Last year the Society of Jesus in Slovakia has put a considerable effort in drawing the attention to a novice, Tomas Munk, who converted to Catholicism from Judaism in the late 1930s.
In the spring of 2008 a book of Ivan Petransky about his life was published Zivot pod hviezdou (“A life under a star”). People from around the Jesuit community in Ruzomberok have organized a concert to remember this young brave man who in his early life had written: Amor Christi usque ad oblivionem sui – Love for Christ until self-oblivion. The local TV station has produced a documentary DVD on his life and people are very much interested in the witness this young man has got to offer. Parts of the published book were broadcasted on the Catholic radio station in the country.
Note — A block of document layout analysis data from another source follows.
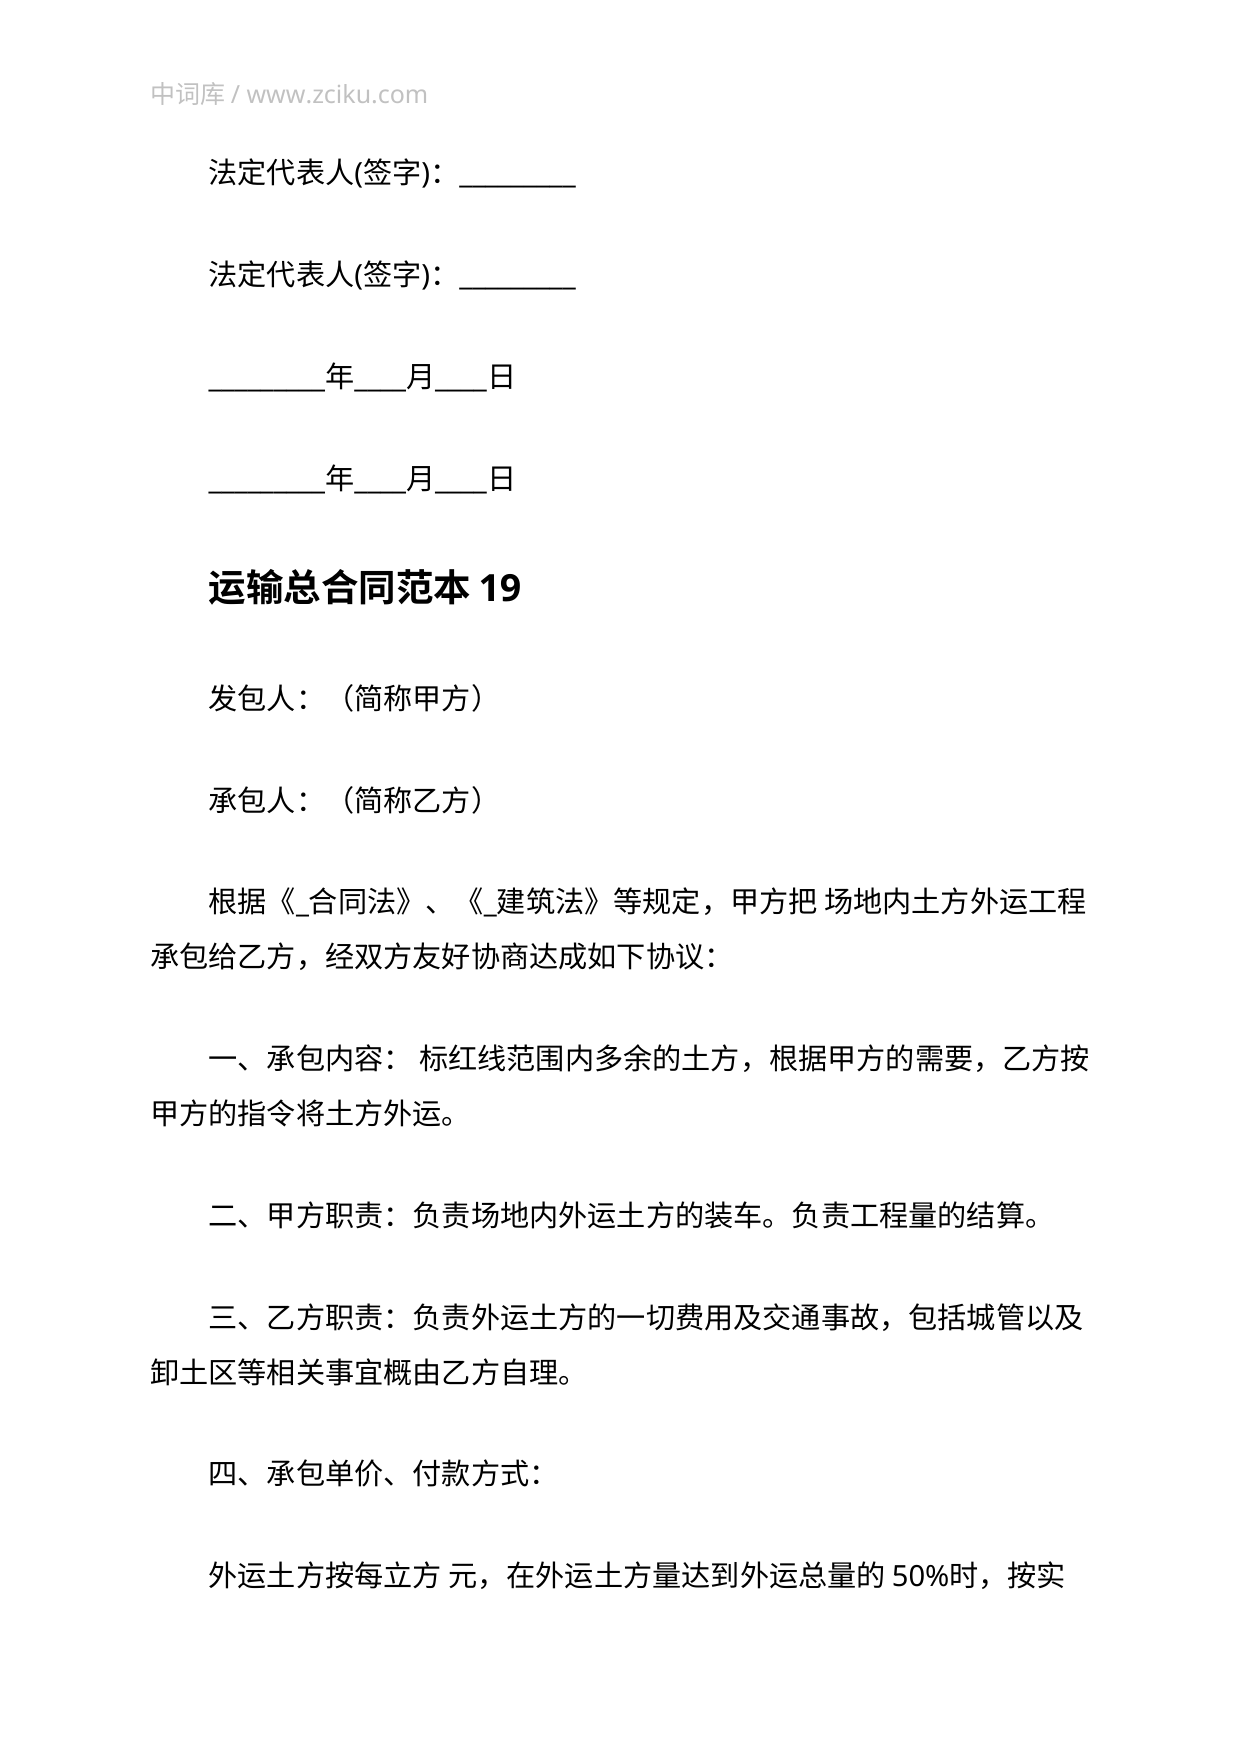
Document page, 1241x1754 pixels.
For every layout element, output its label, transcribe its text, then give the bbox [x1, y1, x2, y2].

text 法定代表人(签字)：_________ [150, 252, 1090, 294]
text 运输总合同范本19 [150, 558, 1090, 612]
text _________年____月____日 [150, 354, 1090, 396]
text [150, 1553, 1090, 1595]
text 根据《_合同法》、《_建筑法》等规定，甲方把 场地内土方外运工程承包给乙方，经双方友好协商达成如下协议： [150, 879, 1090, 976]
text 法定代表人(签字)：_________ [150, 150, 1090, 192]
text 四、承包单价、付款方式： [150, 1451, 1090, 1493]
text 承包人：（简称乙方） [150, 777, 1090, 819]
text 发包人：（简称甲方） [150, 676, 1090, 718]
text 三、乙方职责：负责外运土方的一切费用及交通事故，包括城管以及卸土区等相关事宜概由乙方自理。 [150, 1294, 1090, 1391]
text _________年____月____日 [150, 456, 1090, 498]
text 一、承包内容： 标红线范围内多余的土方，根据甲方的需要，乙方按甲方的指令将土方外运。 [150, 1036, 1090, 1133]
text 二、甲方职责：负责场地内外运土方的装车。负责工程量的结算。 [150, 1192, 1090, 1235]
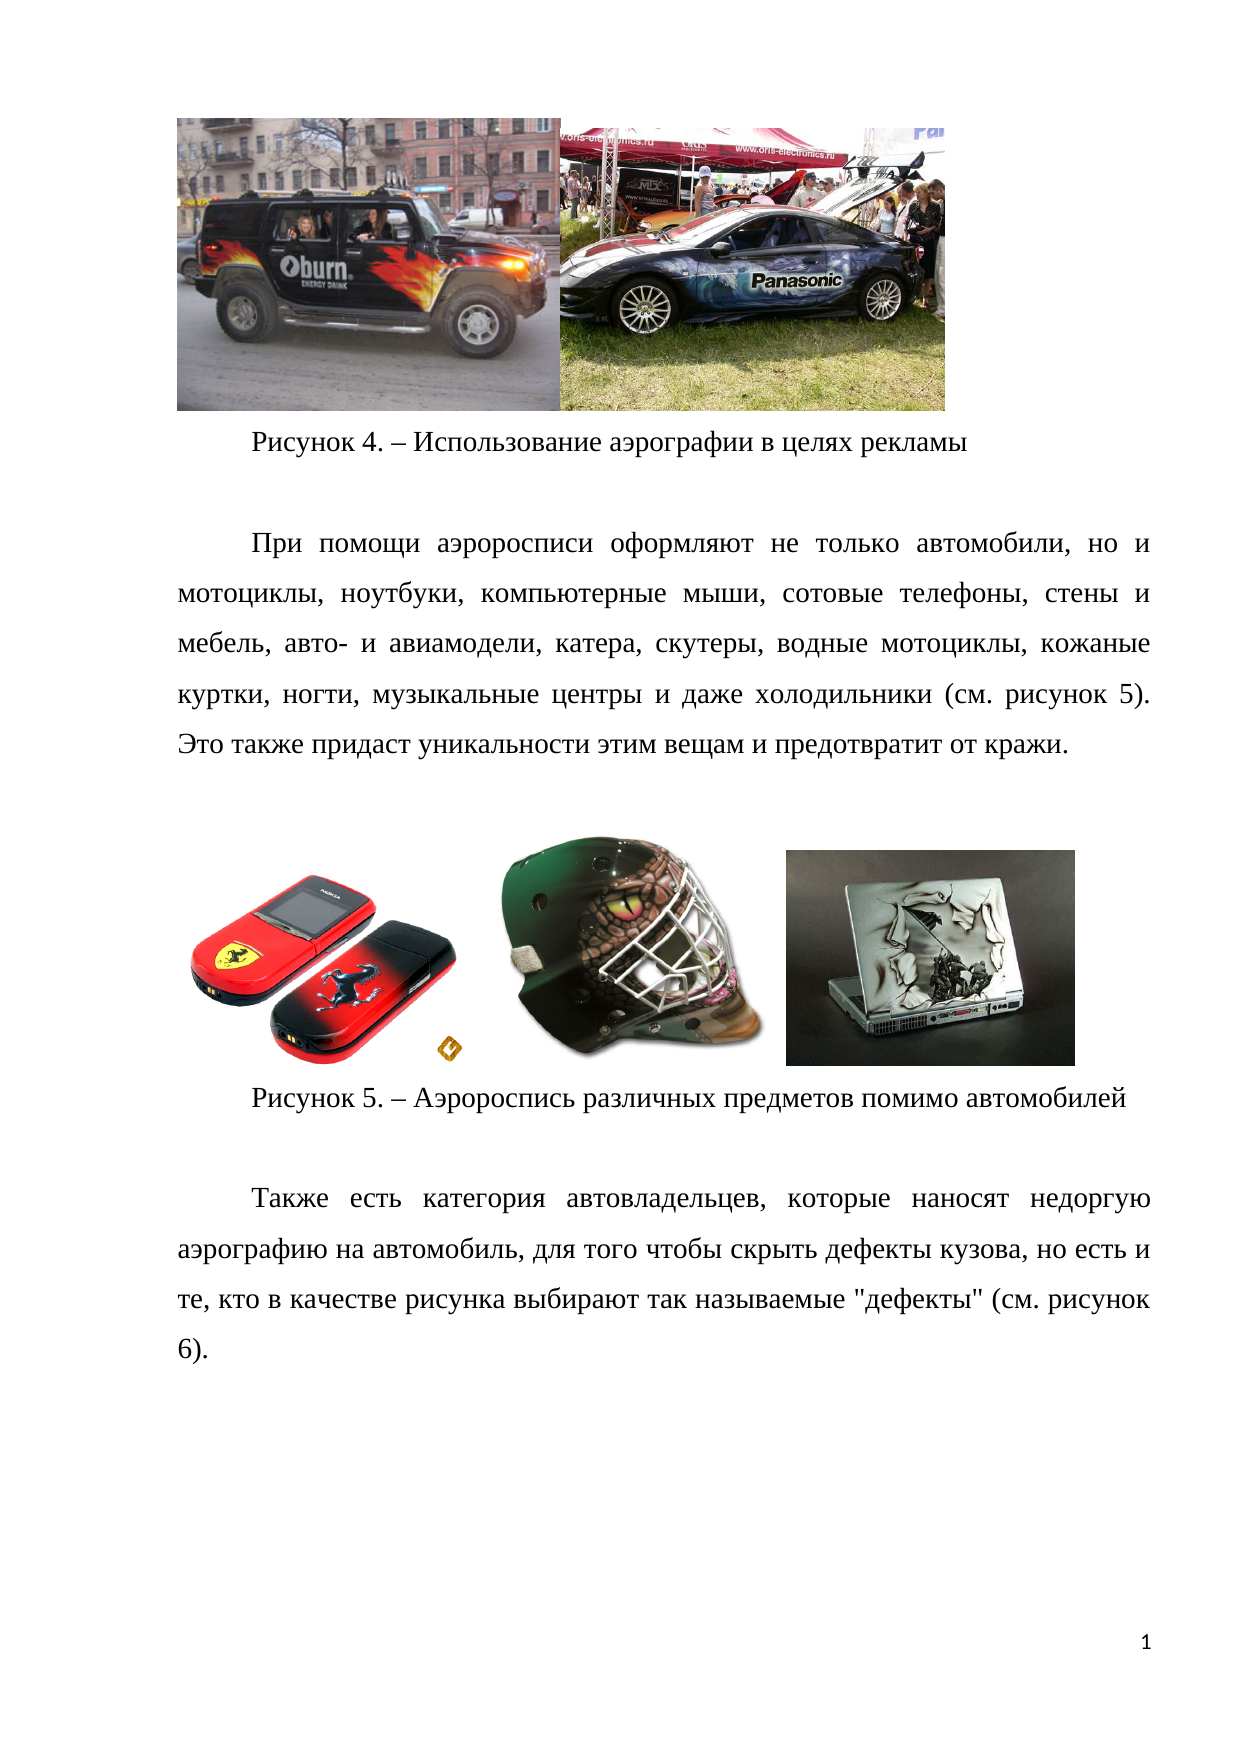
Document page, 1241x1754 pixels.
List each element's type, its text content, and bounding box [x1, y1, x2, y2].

picture [177, 118, 945, 411]
text Рисунок 4. – Использование аэрографии в целях рекламы [177, 424, 1152, 458]
text Рисунок 5. – Аэророспись различных предметов помимо автомобилей [177, 1080, 1152, 1113]
text При помощи аэроросписи оформляют не только автомобили, но и мотоциклы, ноутбуки, компьютерные мыши, сотовые телефоны, стены и мебель, авто- и авиамодели, катера, скутеры, водные мотоциклы, кожаные куртки, ногти, музыкальные центры и даже холодильники (см. рисунок 5). Это также придаст уникальности этим вещам и предотвратит от кражи. [177, 525, 1152, 760]
picture [177, 826, 1075, 1066]
text Также есть категория автовладельцев, которые наносят недоргую аэрографию на автомобиль, для того чтобы скрыть дефекты кузова, но есть и те, кто в качестве рисунка выбирают так называемые "дефекты" (см. рисунок 6). [177, 1181, 1152, 1365]
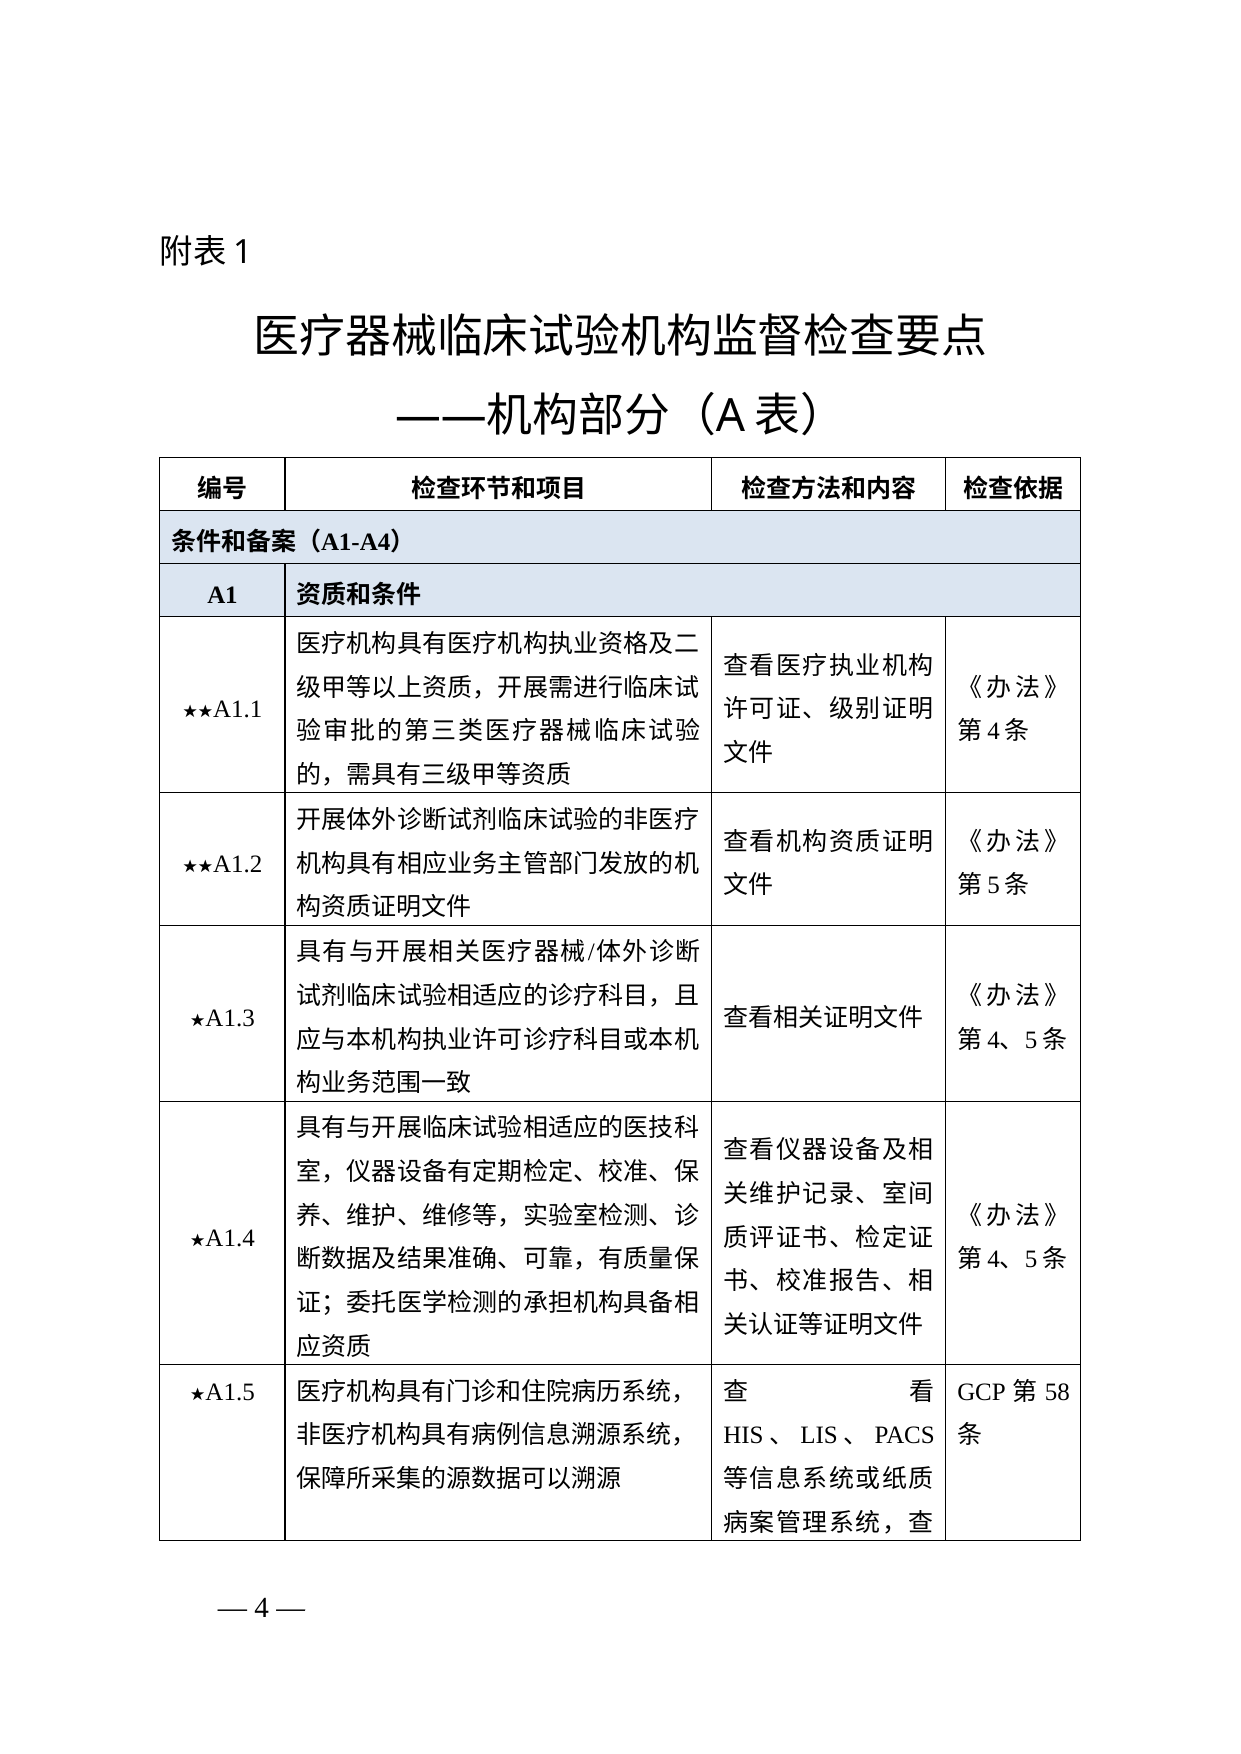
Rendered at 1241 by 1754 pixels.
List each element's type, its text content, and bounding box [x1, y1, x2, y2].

table_cell 《办法》第5条 [946, 793, 1080, 924]
table_cell 具有与开展临床试验相适应的医技科室，仪器设备有定期检定、校准、保养、维护、维修等，实验室检测、诊断数据及结果准确、可靠，有质量保证；委托医学检测的承担机构具备相应资质 [286, 1102, 711, 1364]
table_cell 查看医疗执业机构许可证、级别证明文件 [712, 617, 945, 792]
table_cell 资质和条件 [286, 564, 1080, 616]
table_header 检查环节和项目 [286, 458, 711, 510]
text 附表1 [159, 217, 1081, 282]
table_cell 《办法》第4、5条 [946, 1102, 1080, 1364]
table_cell ★A1.5 [160, 1365, 284, 1540]
table_cell ★A1.4 [160, 1102, 284, 1364]
table_cell GCP第58条 [946, 1365, 1080, 1540]
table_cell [286, 1365, 711, 1540]
table_cell 医疗机构具有医疗机构执业资格及二级甲等以上资质，开展需进行临床试验审批的第三类医疗器械临床试验的，需具有三级甲等资质 [286, 617, 711, 792]
table_header 检查依据 [946, 458, 1080, 510]
text ——机构部分（A表） [159, 378, 1081, 444]
table_cell 条件和备案（A1-A4） [160, 511, 1080, 563]
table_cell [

Tomas Munk was born in Budapest on January 29, 1924 as the first son of a Jewish couple. After conversion in 1939 he was received in the Catholic Church. Tomas studied in Bratislava and partly in Ruzomberok. He decided to become priest in the Society of Jesus where he entered on July 30, 1943. In the autumn of 1944, Nazi soldiers came in Ruzomberok. After several months the whole family was arrested and the Nazi eventually came to the Novitiate and took him away as a Jewish convert. According to a fellow novice, now a respected Jesuit, Tomas confided to him having prayed all night in the Novitiate chapel: “I have sacrificed my life for my nation, for its conversion and for the Church.” Tomas was killed on the way to the concentration camp.
A point of connection for me with Tomas Munk is that we share the same birth date but 45 years apart from each other, and that we had a love of the Society. May he interceded for all of us.